A man stands alone in a room, watched by unsmiling faces, before literally falling into the rest of the group. Young women dance in time, their shoes belting out a rhythm on a wooden floor. A strange ritual of falling and rising is played out on a fog-shrouded hill. In this beautifully-lensed dance film, director Warren Green and choreographer Megan Adams take a new approach to showcasing the talents of acting students from drama school Toi Whakaari. The shifting, syncopated soundtrack is by Hamish Walker and David Holmes of Kog Transmissions.
Arts magazine series For Arts Sake screened on TV ONE for two hours on Sunday mornings for 22 weeks in 1996. This segment on dancer/choreographer Mary Jane O'Reilly marks the launch of her new company Auckland Ballet. The founder of the celebrated Limbs Dance Company talks about still being involved in dance in her mid-40s, the formation of her new company, the similarities and differences between ballet and contemporary dance, and her move into making dance films. The item also features excerpts from some of O'Reilly's dance works.

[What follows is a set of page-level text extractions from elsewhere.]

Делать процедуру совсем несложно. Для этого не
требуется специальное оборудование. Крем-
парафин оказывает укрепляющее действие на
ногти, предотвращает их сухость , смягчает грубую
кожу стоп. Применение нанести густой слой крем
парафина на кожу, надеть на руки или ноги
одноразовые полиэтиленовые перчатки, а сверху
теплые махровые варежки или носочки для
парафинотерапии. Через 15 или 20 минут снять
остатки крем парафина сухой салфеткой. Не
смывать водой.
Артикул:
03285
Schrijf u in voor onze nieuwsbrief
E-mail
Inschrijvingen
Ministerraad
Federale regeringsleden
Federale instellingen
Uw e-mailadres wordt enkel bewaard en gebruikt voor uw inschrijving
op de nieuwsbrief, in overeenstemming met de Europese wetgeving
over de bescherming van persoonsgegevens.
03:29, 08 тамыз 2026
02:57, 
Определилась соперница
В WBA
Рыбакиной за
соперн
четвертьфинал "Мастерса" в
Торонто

Future film producer Fiona Copland (The Price of Milk) is the reporter for this September 1984 piece on the New Zealand School of Dance in Wellington. Flashdance (1983) is in the air and Lionel Ritchie hit 'Running with the Night' is the soundtrack, as the wannabes aim to impress the likes of Limbs director Mary Jane O'Reilly. The students include Taiaroa Royal and Fenella Bathfield. Bathfield would shortly find local fame as host of after school programmes 3:45 LIVE! and The Bugs Bunny Show. The report screened on long-running arts programme Kaleidoscope.
This 1985 New Zealand tourism promo showcases Aotearoa society and industry. As the title suggests, the NFU-made film offers an impressionistic take on the subject. Bookended by a dawn and dusk chorus, the narration-free survey cuts between primary products (milk, logs, wool etc) and their manufacturing processes, and then shows people at work and play — from futures traders to pounamu carvers, contemporary dancers to cricketers. Date stamps of the era include a mass aerobics class, hydroslide action, and saxophone and guitar solos on the soundtrack.

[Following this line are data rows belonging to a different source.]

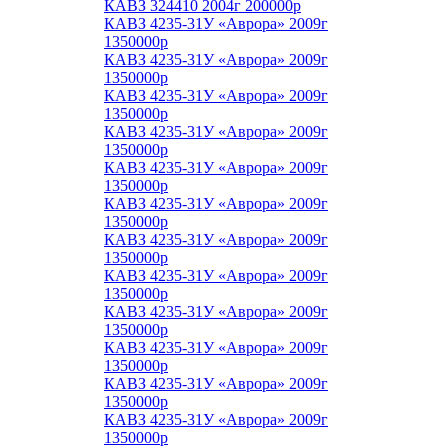
КАВЗ 324410 2004г 200000р
КАВЗ 4235-31У «Аврора» 2009г
1350000р
КАВЗ 4235-31У «Аврора» 2009г
1350000р
КАВЗ 4235-31У «Аврора» 2009г
1350000р
КАВЗ 4235-31У «Аврора» 2009г
1350000р
КАВЗ 4235-31У «Аврора» 2009г
1350000р
КАВЗ 4235-31У «Аврора» 2009г
1350000р
КАВЗ 4235-31У «Аврора» 2009г
1350000р
КАВЗ 4235-31У «Аврора» 2009г
1350000р
КАВЗ 4235-31У «Аврора» 2009г
1350000р
КАВЗ 4235-31У «Аврора» 2009г
1350000р
КАВЗ 4235-31У «Аврора» 2009г
1350000р
КАВЗ 4235-31У «Аврора» 2009г
1350000р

Douglas Lloyd Jenkins and Nick Ward's arts road trip reaches Wellington where Jacob Rajan and Justin Lewis of Indian Ink Theatre Company discuss their acclaimed play 'Krishnan's Dairy'. Dancer Ross McCormack reflects on his journey from building site to dance school; and percussion group Strike incorporate movement and staging into their work. Ceramic artist Raewyn Atkinson is exploring the textures of Antarctica and there's a visit to the Dowse Art Museum to meet jeweller Peter Deckers and to view an exhibition of textile designer Avis Higgs' work.